(To be done)
Copy the rows below word for word, starting with the line that contains "genus: Gaultheria" and going on through the line that contains "scientific name: Polypodium fulvescens".

(Records for the task)
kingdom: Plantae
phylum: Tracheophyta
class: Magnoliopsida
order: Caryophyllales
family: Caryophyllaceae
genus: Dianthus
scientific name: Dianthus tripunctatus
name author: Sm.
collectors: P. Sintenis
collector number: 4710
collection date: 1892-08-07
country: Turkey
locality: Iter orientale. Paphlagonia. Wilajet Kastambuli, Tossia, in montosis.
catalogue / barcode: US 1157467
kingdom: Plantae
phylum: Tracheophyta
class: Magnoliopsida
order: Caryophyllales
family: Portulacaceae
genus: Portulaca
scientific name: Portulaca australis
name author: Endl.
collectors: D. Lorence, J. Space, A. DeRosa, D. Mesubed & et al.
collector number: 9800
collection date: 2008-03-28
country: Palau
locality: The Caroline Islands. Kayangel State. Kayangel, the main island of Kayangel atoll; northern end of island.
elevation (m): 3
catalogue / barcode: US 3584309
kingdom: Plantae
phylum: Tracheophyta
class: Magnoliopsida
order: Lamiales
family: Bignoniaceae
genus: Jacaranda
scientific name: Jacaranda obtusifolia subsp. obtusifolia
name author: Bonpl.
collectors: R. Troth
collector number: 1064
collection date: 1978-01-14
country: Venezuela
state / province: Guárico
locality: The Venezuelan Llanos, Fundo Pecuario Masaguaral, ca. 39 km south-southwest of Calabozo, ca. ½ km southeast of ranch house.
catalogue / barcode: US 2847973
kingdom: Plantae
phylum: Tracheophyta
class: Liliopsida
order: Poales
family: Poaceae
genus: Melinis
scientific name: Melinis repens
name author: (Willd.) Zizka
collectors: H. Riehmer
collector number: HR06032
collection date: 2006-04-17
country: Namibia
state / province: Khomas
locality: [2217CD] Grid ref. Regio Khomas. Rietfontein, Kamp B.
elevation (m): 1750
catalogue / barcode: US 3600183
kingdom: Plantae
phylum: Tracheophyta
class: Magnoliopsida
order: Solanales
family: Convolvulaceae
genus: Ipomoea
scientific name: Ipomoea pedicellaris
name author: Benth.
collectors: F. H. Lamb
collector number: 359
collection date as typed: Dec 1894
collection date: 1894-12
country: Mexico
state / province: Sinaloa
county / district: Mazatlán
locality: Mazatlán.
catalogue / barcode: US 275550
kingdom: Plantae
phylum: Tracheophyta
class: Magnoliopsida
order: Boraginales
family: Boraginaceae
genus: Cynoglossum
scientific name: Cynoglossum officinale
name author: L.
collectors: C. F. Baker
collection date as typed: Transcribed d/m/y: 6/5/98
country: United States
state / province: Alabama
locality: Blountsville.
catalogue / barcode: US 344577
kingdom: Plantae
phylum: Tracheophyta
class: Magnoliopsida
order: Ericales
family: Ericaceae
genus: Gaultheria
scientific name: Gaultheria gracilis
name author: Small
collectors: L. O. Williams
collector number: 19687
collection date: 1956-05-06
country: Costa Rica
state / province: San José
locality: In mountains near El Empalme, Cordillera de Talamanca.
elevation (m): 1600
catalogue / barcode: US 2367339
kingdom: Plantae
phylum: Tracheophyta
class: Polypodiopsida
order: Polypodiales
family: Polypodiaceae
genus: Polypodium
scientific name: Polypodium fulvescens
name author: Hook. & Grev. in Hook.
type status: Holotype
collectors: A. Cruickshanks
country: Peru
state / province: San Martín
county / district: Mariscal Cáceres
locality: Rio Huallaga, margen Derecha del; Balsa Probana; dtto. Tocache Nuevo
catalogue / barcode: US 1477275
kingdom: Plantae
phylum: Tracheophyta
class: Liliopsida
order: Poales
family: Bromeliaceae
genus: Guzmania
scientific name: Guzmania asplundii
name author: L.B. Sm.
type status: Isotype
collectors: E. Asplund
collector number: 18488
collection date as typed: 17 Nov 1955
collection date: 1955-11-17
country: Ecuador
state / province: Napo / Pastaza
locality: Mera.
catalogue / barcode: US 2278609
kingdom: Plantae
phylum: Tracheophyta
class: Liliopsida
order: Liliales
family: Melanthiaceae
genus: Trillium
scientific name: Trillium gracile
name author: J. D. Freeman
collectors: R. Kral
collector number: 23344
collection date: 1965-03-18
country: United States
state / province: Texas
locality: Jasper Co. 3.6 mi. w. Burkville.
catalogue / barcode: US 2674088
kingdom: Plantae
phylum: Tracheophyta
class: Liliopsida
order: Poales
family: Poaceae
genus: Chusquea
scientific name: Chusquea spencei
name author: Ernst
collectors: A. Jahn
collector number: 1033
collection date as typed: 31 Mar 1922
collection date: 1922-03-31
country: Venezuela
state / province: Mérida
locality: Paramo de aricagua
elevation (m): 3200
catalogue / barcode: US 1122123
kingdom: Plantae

(Response to the task)
genus: Gaultheria
scientific name: Gaultheria gracilis
name author: Small
collectors: L. O. Williams
collector number: 19687
collection date: 1956-05-06
country: Costa Rica
state / province: San José
locality: In mountains near El Empalme, Cordillera de Talamanca.
elevation (m): 1600
catalogue / barcode: US 2367339
kingdom: Plantae
phylum: Tracheophyta
class: Polypodiopsida
order: Polypodiales
family: Polypodiaceae
genus: Polypodium
scientific name: Polypodium fulvescens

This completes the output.